Instructions to follow: Output word for word the lines from the one with "Vous pouvez supprimer les" to the final line of the data, both ends included, but skip the pictures.

[[ Provided data open ]]

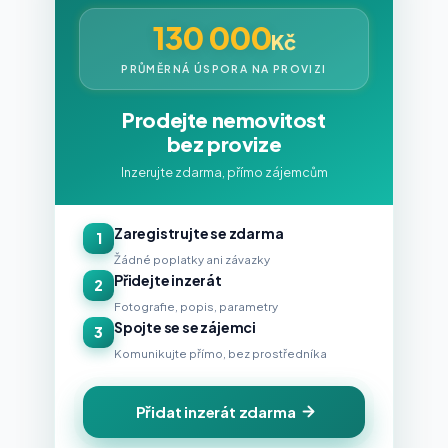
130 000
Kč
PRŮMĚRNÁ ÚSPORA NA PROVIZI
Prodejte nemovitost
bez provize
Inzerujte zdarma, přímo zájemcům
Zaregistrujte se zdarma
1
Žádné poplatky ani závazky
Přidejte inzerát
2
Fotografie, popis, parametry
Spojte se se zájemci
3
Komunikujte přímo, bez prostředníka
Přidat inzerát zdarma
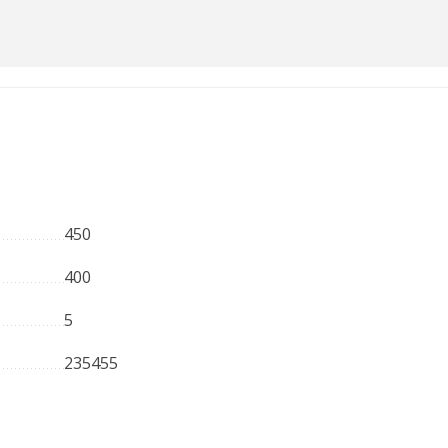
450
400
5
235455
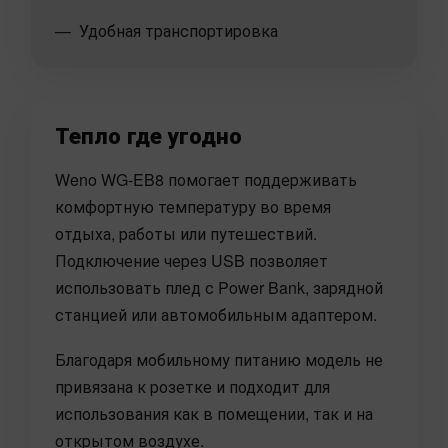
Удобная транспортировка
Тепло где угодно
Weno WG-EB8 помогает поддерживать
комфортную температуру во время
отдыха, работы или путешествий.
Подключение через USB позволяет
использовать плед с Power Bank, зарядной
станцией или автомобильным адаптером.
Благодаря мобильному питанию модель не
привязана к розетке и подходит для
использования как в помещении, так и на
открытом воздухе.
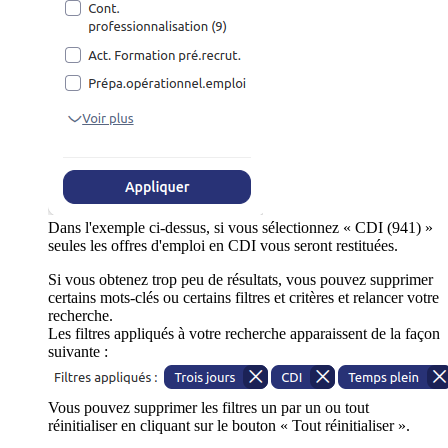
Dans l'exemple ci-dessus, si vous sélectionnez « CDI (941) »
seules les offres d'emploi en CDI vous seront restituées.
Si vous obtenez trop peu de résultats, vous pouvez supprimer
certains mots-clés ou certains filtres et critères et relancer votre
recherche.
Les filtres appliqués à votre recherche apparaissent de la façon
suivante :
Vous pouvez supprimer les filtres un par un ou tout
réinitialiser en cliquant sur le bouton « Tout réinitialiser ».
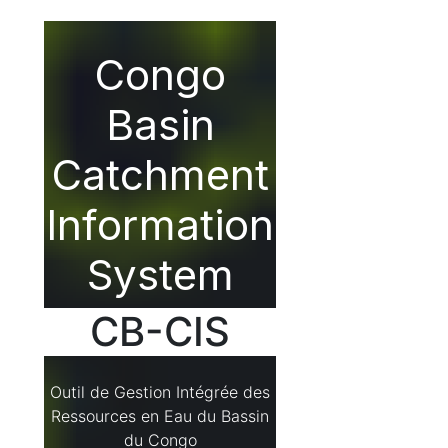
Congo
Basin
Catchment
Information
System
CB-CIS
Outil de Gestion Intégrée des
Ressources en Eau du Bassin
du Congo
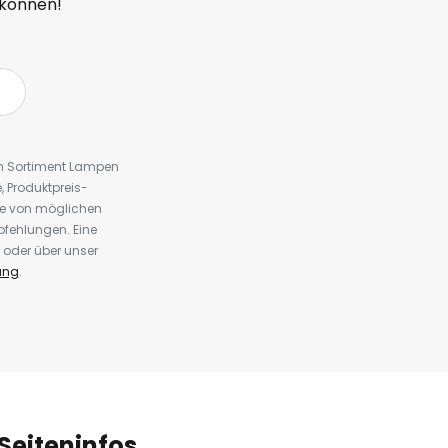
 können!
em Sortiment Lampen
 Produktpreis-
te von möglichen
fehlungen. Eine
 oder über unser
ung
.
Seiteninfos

[[ Provided data closed ]]

Task solution:
Vous pouvez supprimer les filtres un par un ou tout
réinitialiser en cliquant sur le bouton « Tout réinitialiser ».
Congo
Basin
Catchment
Information
System
CB-CIS
Outil de Gestion Intégrée des
Ressources en Eau du Bassin
du Congo
 können!
em Sortiment Lampen
 Produktpreis-
te von möglichen
fehlungen. Eine
 oder über unser
ung
.
Seiteninfos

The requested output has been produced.